ANGIO Mentor Suite at Inter-American University
To make their Bachelor of Radiology Technologist degree graduates more experienced and attractive to employers, Inter-American University purchased a Simbionix ANGIO Mentor Suite training simulator from 3D Systems. Their students will benefit from hands-on simulated experience in their last semester at school and gain confidence prior to entering the workforce.
The program prepares these healthcare professionals to support Radiologists, Interventional Cardiologists, Neurologists, Vascular Peripheral Surgeons and Interventional Neurologists perform procedures, as well as analyze and interpret results.

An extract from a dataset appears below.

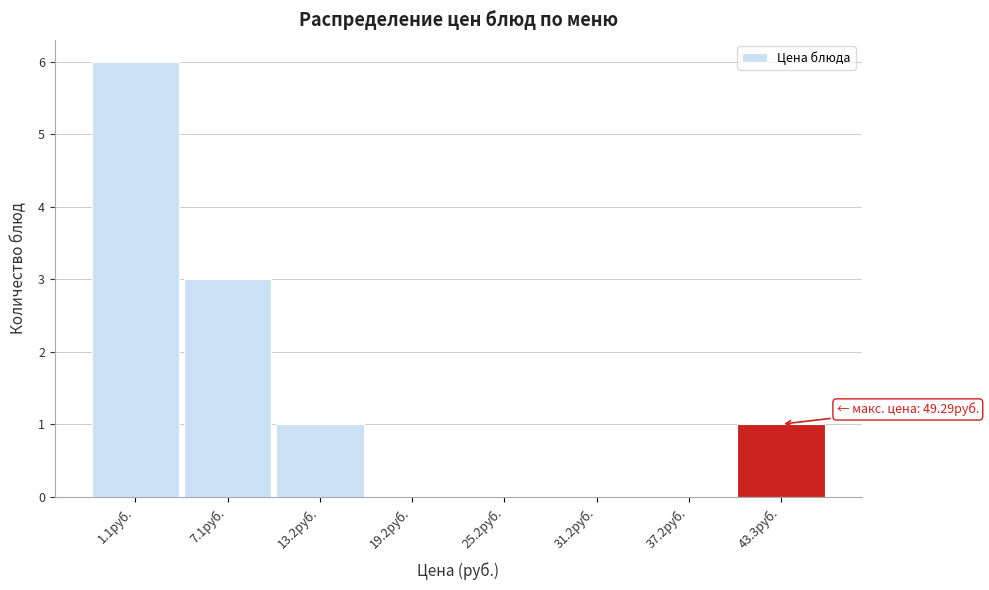

Reading left to right, transcribe all the data shown in this chart.

1.1руб.=6	7.1руб.=3	13.2руб.=1	19.2руб.=0	25.2руб.=0	31.2руб.=0	37.2руб.=0	43.3руб.=1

“There are only two hospitals near our university, so there aren’t enough spots for all students to have clinical experience and see invasive procedures prior to graduation, “said Professor Sandra Suárez. “When Professor Yesenia González tried the ANGIO Mentor simulator, she knew that we had a way for our students to practice hands-on skills after they finished their theory courses. Now they can experience team training and practice as if they are working side-by-side with the surgeon and anticipating the needs of the doctor.”
This is the first ANGIO Mentor simulator on the island of Puerto Rico. The Inter-American University expects that the simulator will make their angiography program even more attractive to prospective students who are evaluating programs. They also expect that patient safety will improve due to the experience acquired on the simulator and the equipment’s rich curriculum.
“In the Bachelor of Radiology Technologist program every student must have clinical practice to acquire skills,” said Carmen Muňoz, Radiology Lab Technician. “That is why the ANGIO Mentor simulator from 3D Systems is a great asset for our program. It helps prepare students for their clinical experience.”
Some of the procedures to be taught on the simulator include basic endovascular skills, coronary, transradial coronary, coronary bifurcation, coronary CTO, renal, iliac SFA and below the knee, and peripheral embolization.
“A technologist must know what the surgeon needs during every step of the procedure,” said Professor Yesenia González, Radiologist Assistant Specialist. “The simulator will make our graduates more valuable to the hospital and doctors in a shorter amount of time.”
The ANGIO Mentor simulator will soon be connected to a real C-arm, which will add to the realism of the team training and enable teaching of c-arm operation and radiation safety principles.